Then the external facts must be explained, accounted for, and interpreted. Their meaning is to be disclosed, their tendency indicated, their consequence foreshadowed. Hence the prominence of the editorial column, the necessity of comment by experienced minds who have made the subjects a study. The best statisticians, critics, historians, financiers, scholars, must be employed to reduce to reason the crude material of phenomena. This addition is of comparatively recent origin. Sixty years ago there were no editorial contributions. It is an acute Bostonian, as high-minded as he was sagacious, who has the credit of this innovation. He was himself a singularly able man, of great penetration and enlightened public spirit; but he secured the service of the most competent men in Massachusetts, for his purpose. His editorials acquired fame all over the country; they were copied in other papers, and laid the foundation of the system that has become habitual as well as adequate and conscientious.

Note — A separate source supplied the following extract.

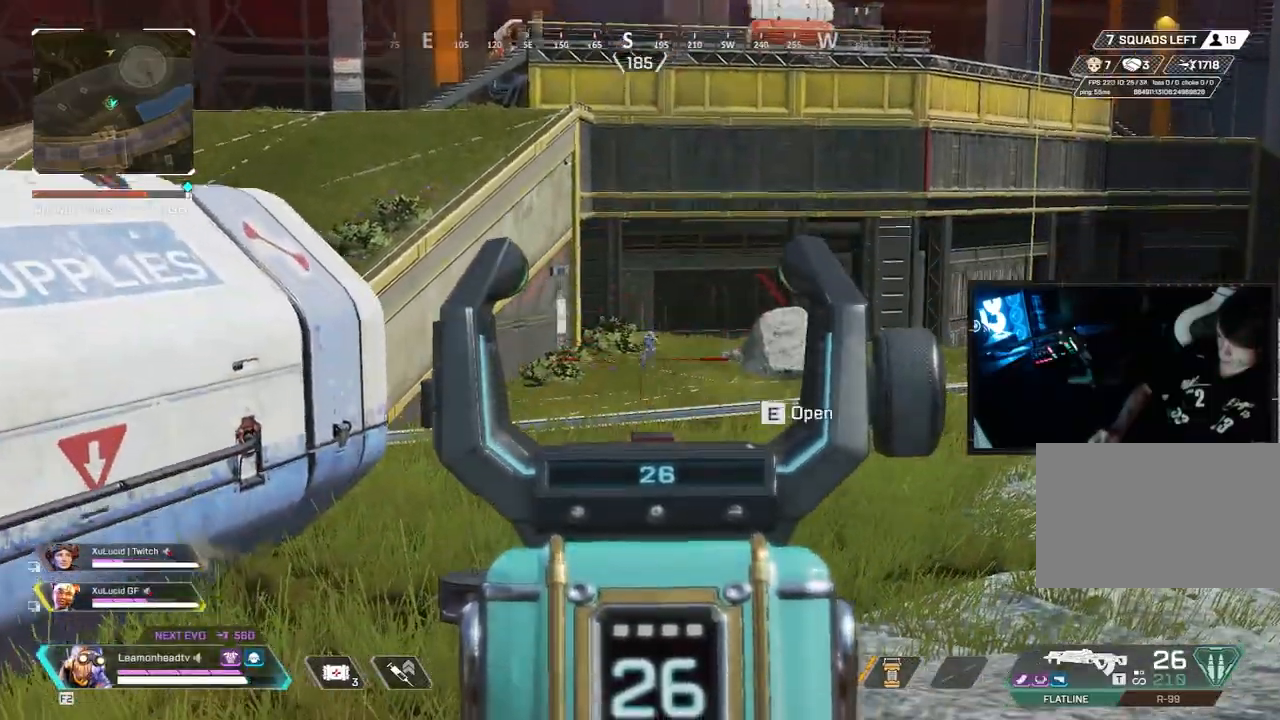
{"keys": ["a"], "mouse": ["left", "right"], "events": [[250, "mouse_left", "down"], [483, "a", "down"], [483, "w", "up"]]}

Conscientious, it is repeated. For behind every fact lies a moral no less than an intellectual cause. The antecedents are often exceedingly subtle. Phenomena are subject to law; they implicate conscience ; they are connected with the inner history of mankind. These relations must be indicated : hence the press preaches. The editor is, in a certain sense, a preacher; he must tell about the right and wrong of movements. There is an ethics of the press. To meet this requirement, men exercised in the knowledge of moral questions are employed. Many clergymen write for the papers. Pulpits are subsidized. Of course, the moralizing is more or less conventional. It appeals to the general conscience. It rarely soars above its occasion, or leaves the beaten track of conviction. The paper assumes the average moral sentiment of the community, — the highest average sentiment, certainly, — and is compelled to be, in substance, commonplace. It cannot diverge far from accepted principle, for by so doing it would be unfaithful to its leading purpose, which is to enlighten the minds of its contemporaries, not directly to elevate their consciences. It takes existing laws of duty for granted, follows the road of tradition, and, however fresh and forcible it may be in expression, abides by conceded examples. Now and then an editor ventures on original theses, indulges in speculative lucubrations, or propounds ethical theories beyond his calling. But this is felt to be out of his province, and is set down to the account of some private eccentricity. The task of uplifting the souls of men is committed to other hands, and if entrusted to him alone would hardly be fulfilled. To him belongs the office of the interpreter, not that of the prophet. Unquestionably, his influence may be great in extending the sphere of the pulpit, in holding the preacher to the level of his vocation, in distributing moral forces, but his power to originate them is small.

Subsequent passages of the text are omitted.